In July 2014, Soundwave introduced a new messaging feature that enabled music lovers to chat and share music with each other. Along with tracking your music listening history and seeing what songs your friends are listening to, users were now able to set up private groups for chatting about music with their friends. This made it even easier to tell your friends about your new favourite tune or to chat with other random Soundwave users who enjoy the same music as you.
From a technical perspective the Soundwave Engineering team decided to use PubNub to provide the realtime messaging. This worked great but in order to have all your messages instantly available we needed to cache the chat messages on the device. On iOS, we used Core Data to do this. This provided a technical challenge because of the potentially large number of chat messages that needed to be fetched and stored as soon as the app opened.
For performance purposes there was a limit of 50 chat groups a user could be a member of. We also fetched messages in blocks of 100, therefore we needed to be able to cater for fetching and storing up to 5000 message in a matter of seconds.
The messaging UI in Soundwave is supported by an NSFetchedResultsController. This ties the list of chat messages directly to Core Data so that any changes in the dataset are automatically updated in the UI. Each chat message that is sent to and from the device is persisted by Core Data and it shows up instantly as a new chat message.
Configuring Core Data
To handle the processing of chat messages with Core Data, the initial Core Data set up consisted of two or more ManagedObjectContext (MOC) objects. The main context was connected to the persistent store and therefore responsible for writing all the chat messages to disk. Each NSFetchedResultsController also used this context, therefore any changes made on this context were immediately reflected in the UI.
The other MOC is a temporary worker context with responsibility for processing large chunks of data on a background queue. It’s relatively cheap to create a context so multiple temporary worker contexts were created when loading and saving chat messages, one for each chat. On each worker context the Main MOC was set as its parent.
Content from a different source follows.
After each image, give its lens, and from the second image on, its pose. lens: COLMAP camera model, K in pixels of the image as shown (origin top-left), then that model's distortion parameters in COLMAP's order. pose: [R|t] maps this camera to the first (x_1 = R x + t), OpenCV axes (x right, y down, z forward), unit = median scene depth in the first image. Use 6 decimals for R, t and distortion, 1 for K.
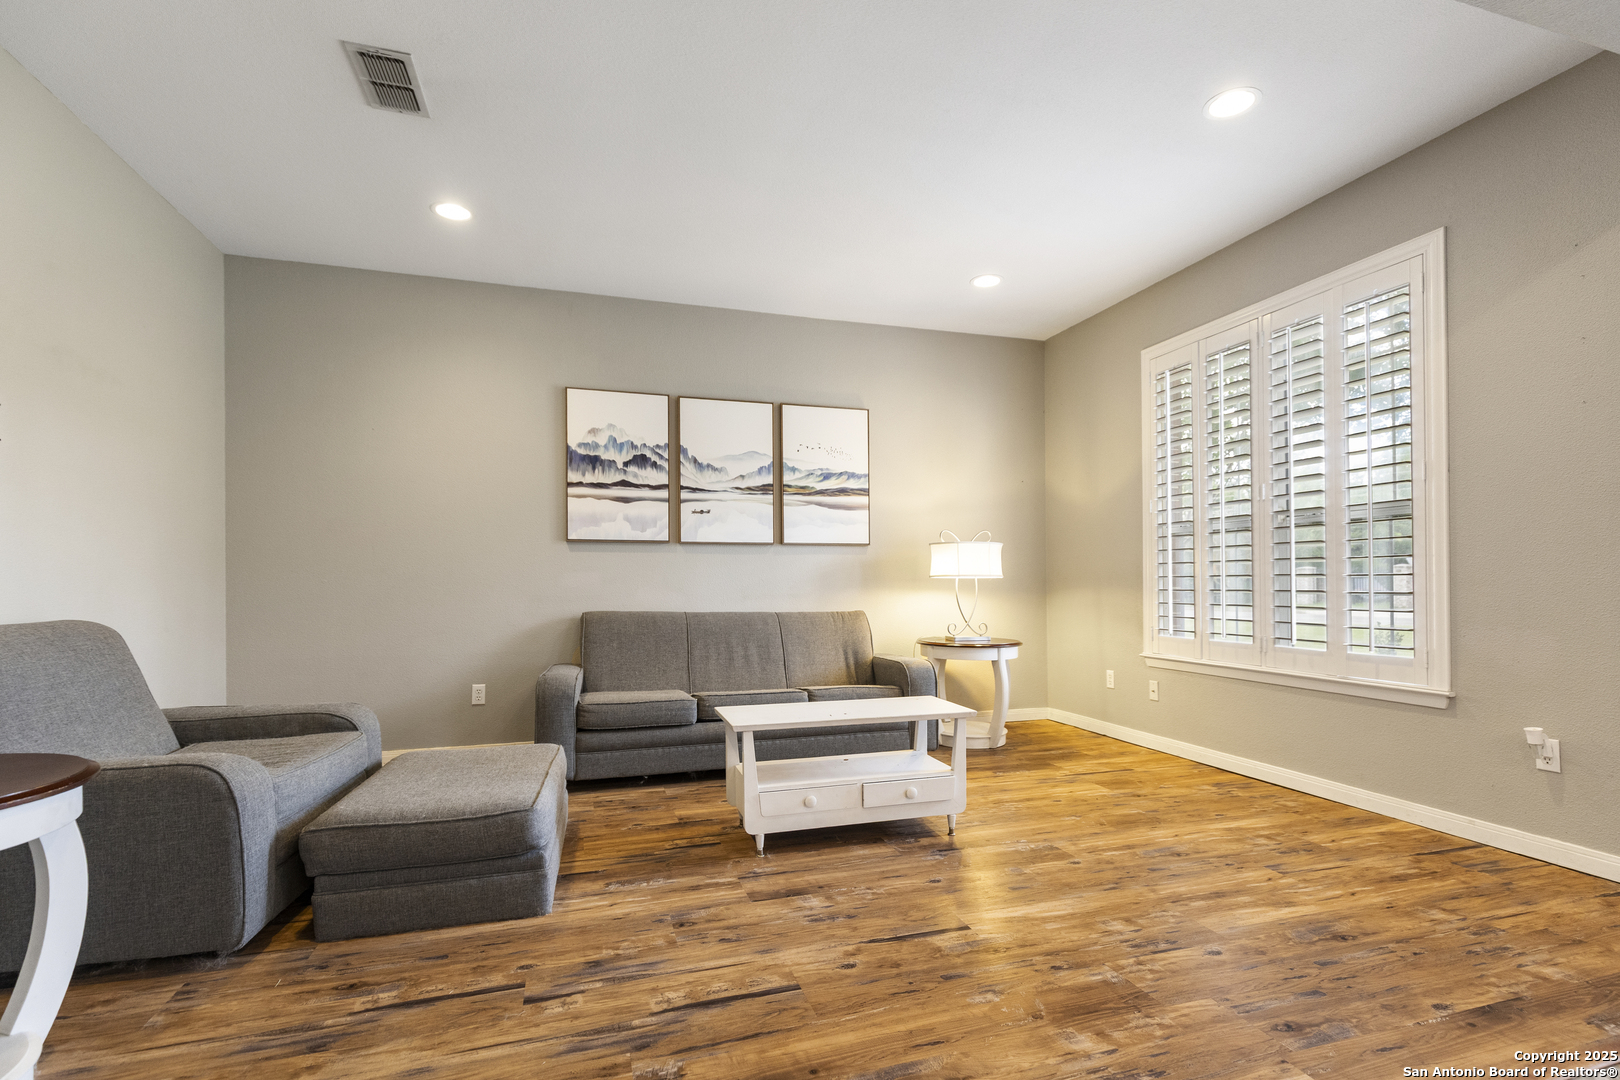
lens RADIAL K [[782.5, 0, 810.0], [0, 782.5, 540.0], [0, 0, 1]] dist [0.005863, 0.000242]
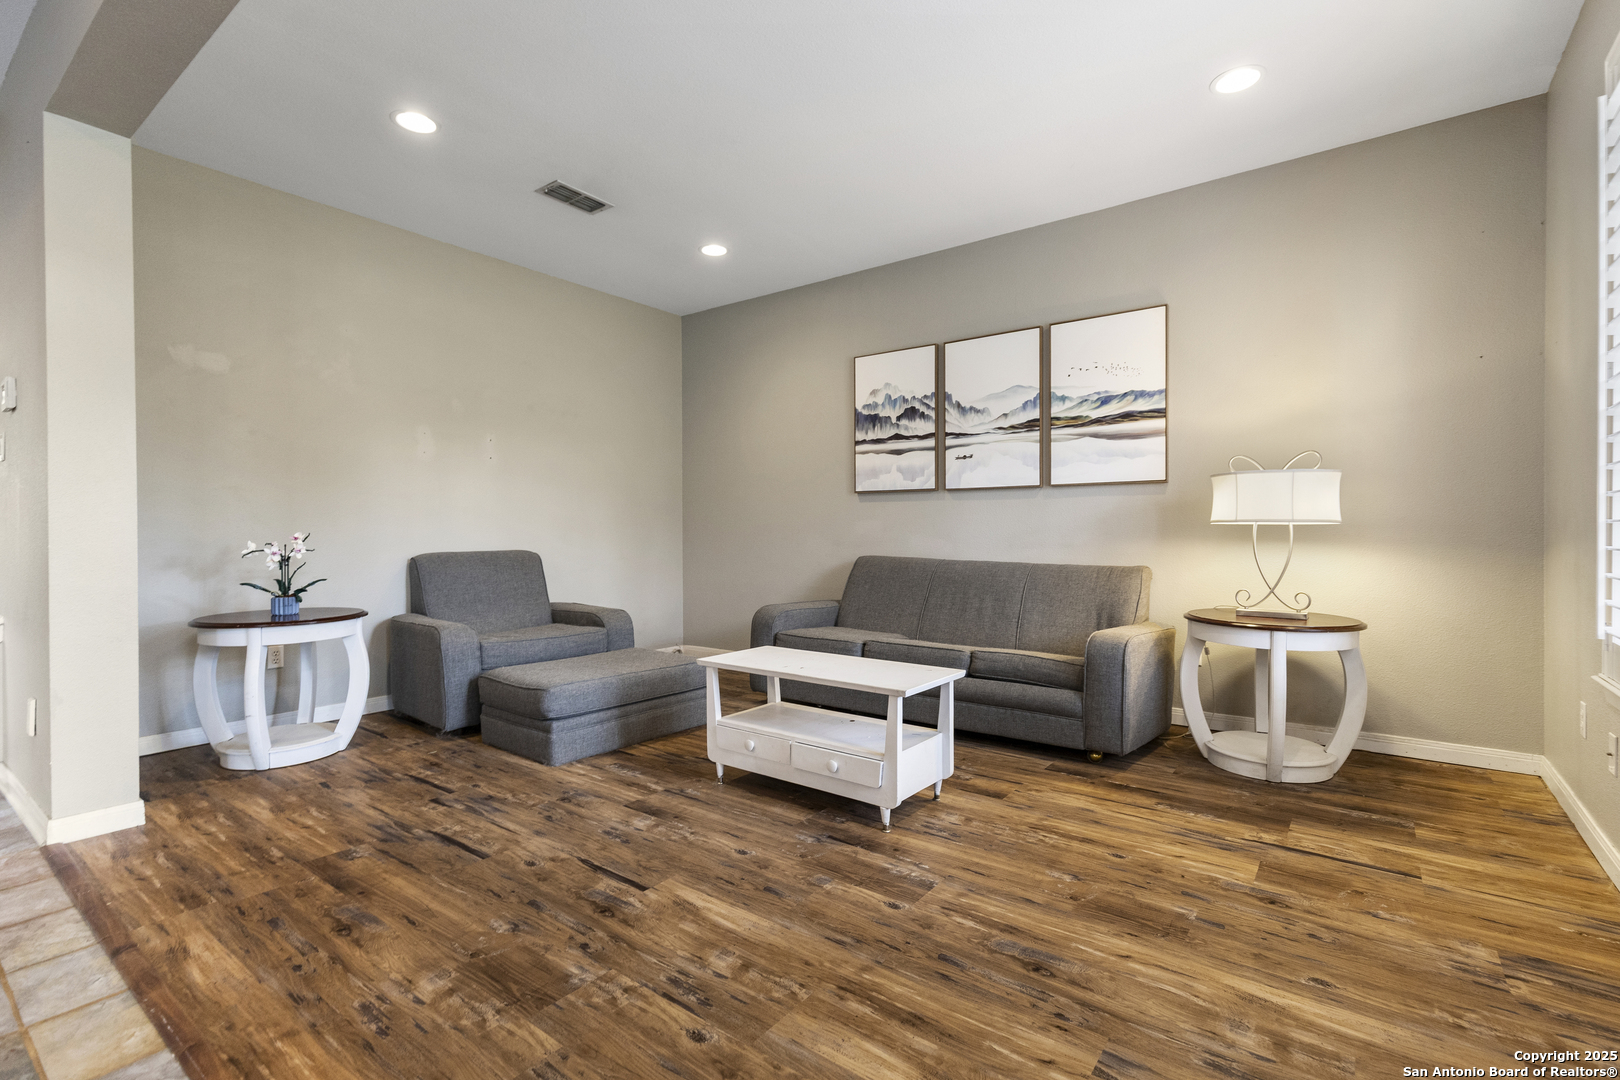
lens RADIAL K [[751.3, 0, 805.8], [0, 751.3, 495.0], [0, 0, 1]] dist [0.004832, -0.000210]
pose [[0.564377, -0.037036, -0.824686, 0.531475], [0.045247, 0.998879, -0.013894, 0.015412], [0.824276, -0.029473, 0.565420, 0.317347]]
This meant that each time a worker context is saved, the Main MOC is informed of these changes and therefore caused the UI to be updated. However, this does not persist the data to disk. To do this, an additional saveContext: call is required on the Main MOC.
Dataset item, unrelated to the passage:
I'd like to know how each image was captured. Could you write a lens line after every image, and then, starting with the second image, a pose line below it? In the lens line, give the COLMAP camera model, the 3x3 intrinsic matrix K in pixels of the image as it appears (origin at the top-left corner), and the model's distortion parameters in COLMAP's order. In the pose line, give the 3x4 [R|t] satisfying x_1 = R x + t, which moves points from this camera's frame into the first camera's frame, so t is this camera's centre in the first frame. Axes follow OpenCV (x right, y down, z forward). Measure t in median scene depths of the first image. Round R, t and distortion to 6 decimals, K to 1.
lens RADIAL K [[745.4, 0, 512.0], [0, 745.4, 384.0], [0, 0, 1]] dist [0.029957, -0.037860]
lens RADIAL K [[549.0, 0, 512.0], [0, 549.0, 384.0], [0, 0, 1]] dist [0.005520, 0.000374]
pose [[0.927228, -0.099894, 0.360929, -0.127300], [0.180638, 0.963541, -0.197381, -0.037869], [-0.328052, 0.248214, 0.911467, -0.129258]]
This worked pretty well for a small amount of data, however during load testing this technique highlighted some concurrency issues. Due to the fact that the Main MOC was also connected to the NSPersistentStoreCoordinator, the UI thread was being blocked as large amounts of data were written to disk. This resulted in a degraded experience for users as the app froze for a number of seconds as data was being saved.
Decoupling the Persistent Store Coordinator
Solving this problem required removing the responsibility of saving to disk from the Main MOC. To do this, we created a brand new MOC whose sole responsibility was to write data to disk. The new configuration can be seen in the diagram below.
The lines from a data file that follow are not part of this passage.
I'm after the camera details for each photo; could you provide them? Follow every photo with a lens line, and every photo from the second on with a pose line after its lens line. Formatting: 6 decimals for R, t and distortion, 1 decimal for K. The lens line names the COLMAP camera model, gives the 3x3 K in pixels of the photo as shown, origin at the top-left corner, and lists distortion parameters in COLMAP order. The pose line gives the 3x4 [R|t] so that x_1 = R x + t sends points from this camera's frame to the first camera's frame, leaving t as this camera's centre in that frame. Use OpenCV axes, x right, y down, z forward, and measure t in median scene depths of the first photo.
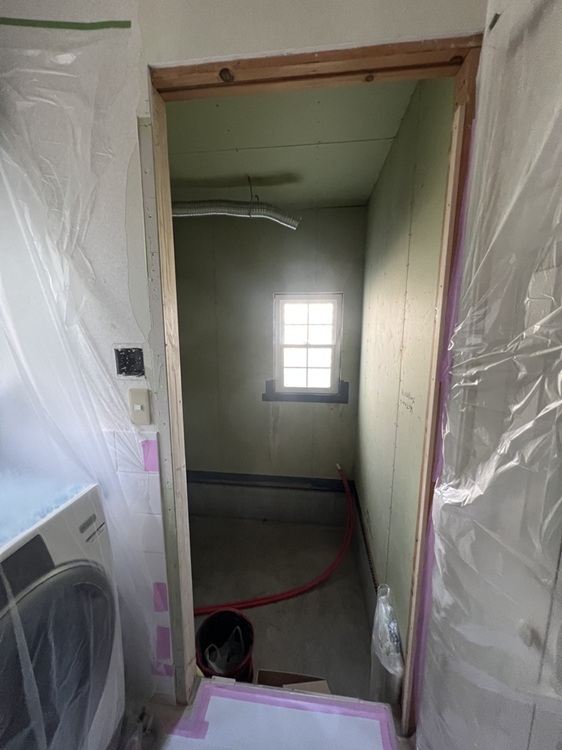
lens RADIAL K [[295.9, 0, 283.5], [0, 295.9, 377.3], [0, 0, 1]] dist [-0.003461, 0.000726]
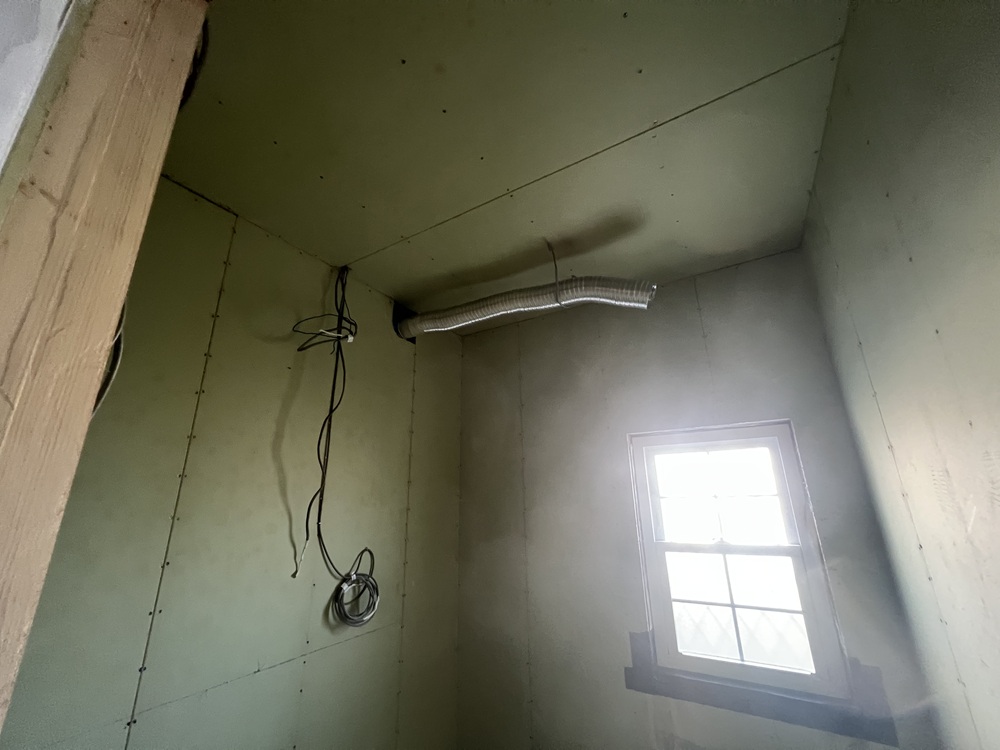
lens RADIAL K [[394.6, 0, 501.6], [0, 394.6, 378.2], [0, 0, 1]] dist [-0.003461, 0.000726]
pose [[0.904254, -0.141510, -0.402865, 0.054690], [-0.051583, 0.900376, -0.432045, -0.064536], [0.423869, 0.411459, 0.806869, 0.304807]]
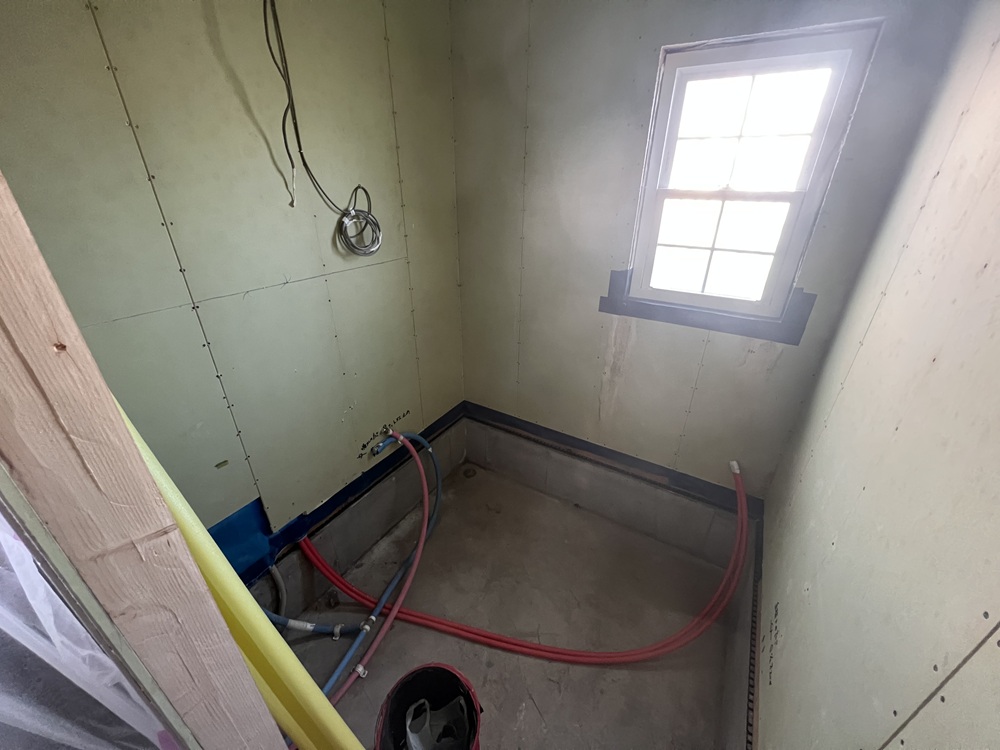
lens RADIAL K [[394.6, 0, 502.5], [0, 394.6, 375.3], [0, 0, 1]] dist [-0.003461, 0.000726]
pose [[0.906593, 0.196419, -0.373509, 0.052762], [-0.078987, 0.948417, 0.307029, -0.010034], [0.414549, -0.248848, 0.875342, 0.317975]]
The Master Context is tasked with performing the heavy lifting of saving to disk, away from the UI thread. The following code shows the new configuration for each MOC.
As each temporary worker context completes its task, it calls save and this data is automatically reflected in the main context because the main context is set as the worker’s parent. In order to persist the data, the main context executes a save using the performBlock function of Core Data so that data is saved asynchronously on that context. The data on the main context then propagates up to its parent context. If there are no errors as part of this save process, the main context tells the master context to save its data and persist it to disk.
This approach allows all data to flow through the main context and be instantly available on the UI. From a coding perspective, it removes the necessity to listen for Core Data change notifications and to manually merge data from one context to the next. Delegating the persistence of data to its own context on a background thread allows for a silky smooth UI, even when Core Data is processing large amounts of data. Where previously the user was prevented from doing anything on the app while we loaded all the chat messages, we now had a UI that allowed a user to carry on using the app as normal as all the Core Data heavy lifting carried on in the background.